齿轮碾碎了时间。
海拔狂飙。
铅皮装甲车终于爬上大西洋洋中脊的断层带,视线所及之处,大块高密度岩层支离破碎。
暗红的地幔物质撕裂地表,在风暴中流淌出刺目的火光。
“咔哒。”
挂挡杆弹起,车身战栗。
阴影覆盖了挡风玻璃。
这是从滚烫岩浆与盐池里爬出来的畸变原住民。
五米长的暗红节肢躯干,长满角质层倒刺的腹部,形态宛若放大了千万倍的皮皮虾。
“砰——!”
一对足以夹断钢梁的巨螯钳住了装甲车的底盘,扭出铁皮的卷曲声。
一头,两头,十头。
暗红的甲壳大军在裂谷边缘集结,彻底围死了这堆移动的废铁。
路明非推开车门。
风暴灌进领口,他趿拉着战术靴,一脚踩碎了地上的硫磺结晶。
一贯没个正形的脸,面无表情。
他抬起头,黑夜褪色。黄金瞳在这片远古断层上骇然睁开。
时零。
在女孩紧贴着防弹玻璃的视界里,男孩化作一团漆黑与赤红交织的风暴。他倒提着一把随手熔炼的铁剑,滑入一只只巨兽的甲壳接缝。
向上平推,手腕翻转。
血液还没来得及迸发,神经节便已被绞碎。
十分钟后。
夏弥小心翼翼地降下一半车窗。
扑面而来一股霸道的蛋白质焦香。
一条比成年男人的大腿还要粗壮的带壳虫腿,怼到了窗棂上,暗红色的节肢甲壳被高温完全烤成了诱人的亮橙色。

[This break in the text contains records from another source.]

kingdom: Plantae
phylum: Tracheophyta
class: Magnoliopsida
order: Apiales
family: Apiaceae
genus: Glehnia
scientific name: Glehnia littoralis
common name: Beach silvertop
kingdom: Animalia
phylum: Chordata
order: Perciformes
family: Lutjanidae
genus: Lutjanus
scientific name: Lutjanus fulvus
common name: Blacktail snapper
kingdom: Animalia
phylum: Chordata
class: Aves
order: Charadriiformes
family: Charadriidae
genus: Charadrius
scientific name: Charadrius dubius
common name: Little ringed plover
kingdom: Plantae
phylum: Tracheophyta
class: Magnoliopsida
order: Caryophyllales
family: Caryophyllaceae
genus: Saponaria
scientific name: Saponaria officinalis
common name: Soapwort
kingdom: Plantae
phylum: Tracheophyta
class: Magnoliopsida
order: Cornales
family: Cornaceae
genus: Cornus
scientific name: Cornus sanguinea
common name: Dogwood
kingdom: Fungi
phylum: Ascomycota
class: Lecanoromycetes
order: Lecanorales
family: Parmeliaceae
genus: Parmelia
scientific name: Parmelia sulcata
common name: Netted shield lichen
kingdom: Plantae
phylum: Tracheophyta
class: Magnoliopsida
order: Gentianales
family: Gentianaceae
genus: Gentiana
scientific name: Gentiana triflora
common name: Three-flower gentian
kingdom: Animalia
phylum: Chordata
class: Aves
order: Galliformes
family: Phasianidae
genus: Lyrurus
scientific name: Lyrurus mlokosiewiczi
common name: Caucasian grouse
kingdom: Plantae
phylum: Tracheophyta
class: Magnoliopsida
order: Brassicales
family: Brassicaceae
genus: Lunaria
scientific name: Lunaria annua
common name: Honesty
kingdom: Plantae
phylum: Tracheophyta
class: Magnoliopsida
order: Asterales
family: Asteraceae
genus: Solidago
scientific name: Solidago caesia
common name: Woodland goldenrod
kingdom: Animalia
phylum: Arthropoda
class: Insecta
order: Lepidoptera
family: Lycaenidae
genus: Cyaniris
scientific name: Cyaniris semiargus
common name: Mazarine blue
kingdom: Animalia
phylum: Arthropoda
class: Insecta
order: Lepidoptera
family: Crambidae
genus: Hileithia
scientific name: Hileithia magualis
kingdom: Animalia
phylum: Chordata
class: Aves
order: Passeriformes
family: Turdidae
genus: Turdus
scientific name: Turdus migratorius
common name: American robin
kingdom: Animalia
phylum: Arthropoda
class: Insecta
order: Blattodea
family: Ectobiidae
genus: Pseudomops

边缘翻卷处,淡黄色的滚烫油脂正滋滋往外冒着热气,混杂着海盐晶体的颗粒感,驱散了空气里刺鼻的硫磺味。
路明非站在车外,冰原的狂风把他的乱发吹得像个疯子。
“火候正好。”男孩在冰原里哈出一口长长的热气,舌尖舔掉嘴角的肥油,随口吐出一句烂话,“岩浆锁住了全部汁水,配合海盐的多年腌制。肉质紧实弹牙。就是可惜差一把葱花和蒜蓉。”
他将剩下那截肉质最饱满的虫腿顺着车窗塞了进来。
“别发呆了同桌,再不吃我们就要到冰岛了。”
高贵的耶梦加得盯着还在滴油的虾肉,她清晰地听见了自己喉咙深处,发出了很没出息的吞咽声。
“吃!”
......
热浪扭曲了视线。
几十具巨大的节肢残骸躺在身后的硫磺坑里持续碳化,宛若一场盛大的远古祭祀。
两人并肩坐在装甲车滚烫的铅皮引擎盖上,头顶是崩塌的黑夜,脚下是地狱的烈火。
十分钟前,伟大的大地与山之王还对这根长满倒刺的异星虫腿满脸嫌弃。
十分钟后,龙类的嗜血本能与这具人类躯壳干瘪的胃袋达成了历史性的和解。理智的琴弦吧嗒一声断裂。
女孩双手捧着比脸盆还要大上一圈的白嫩肉块。剥去残存的矜持,尖锐的犬齿野蛮地撕开紧实的肌纤维。
“唔……烫……”滚烫的金黄肉汁顺着她小巧的下巴接连坠落,流进深深的锁骨凹陷里,积聚成一汪油亮的小洼,可这家伙压根顾不上擦拭。粉红色的舌尖贪婪探出,将沾在指缝间的碎肉和油脂一扫而光。
女孩满足地呼了口气,随即瞥了眼身旁,男孩就坐在半米外,背对着漫天飞舞的火山灰,正闷头对付手里冒着白气的虫大腿。
漫长岁月中,她见过无数拔剑向天的纯血古龙、见过端坐云端蔑视众生的僭越者,可所有的影子加在一起,似乎都...
“嗷!好烫好烫好烫!”
男孩眼角溢出一口痛楚的泪花,“两百度,靠!”
“......”
吧唧。吧唧。
女孩面无表情地低下头,喉咙不断吞咽,选择发出极其放肆的咀嚼声。
路明非倒吸了一口冷气。
撕下一块冒着白气的虫腿肉,塞进嘴里咔咔嚼碎。
“多吃点。同桌。”他屈起手指,弹掉裤腿上的盐灰,“多囤点碳水和蛋白质。说不定进了冰岛,我们就只剩辐射沙子吃了。”
他朝着正前方点了点。
不远处彻底畸变的地平线。
大西洋数千米的沉重水压消失后,狂暴的地质运动将横卧的冰岛连根拔起,逆着重力,钉向苍穹。
成了一座高达万米的圆锥。
破碎的大陆架化作参差不齐的龙骨阶梯,巨大的根系扎根在翻滚的岩浆海里,极速拉升的塔尖撕裂了墨色天幕。
在这巨塔面前,装甲车比一粒砂砾还要渺小。
吧唧声戛然而止。
夏弥停下了咀嚼,腮帮子高高鼓起,黄金瞳深处倒映出通天黑柱,喉管蠕动,把一大块白嫩的虾肉咽进胃里。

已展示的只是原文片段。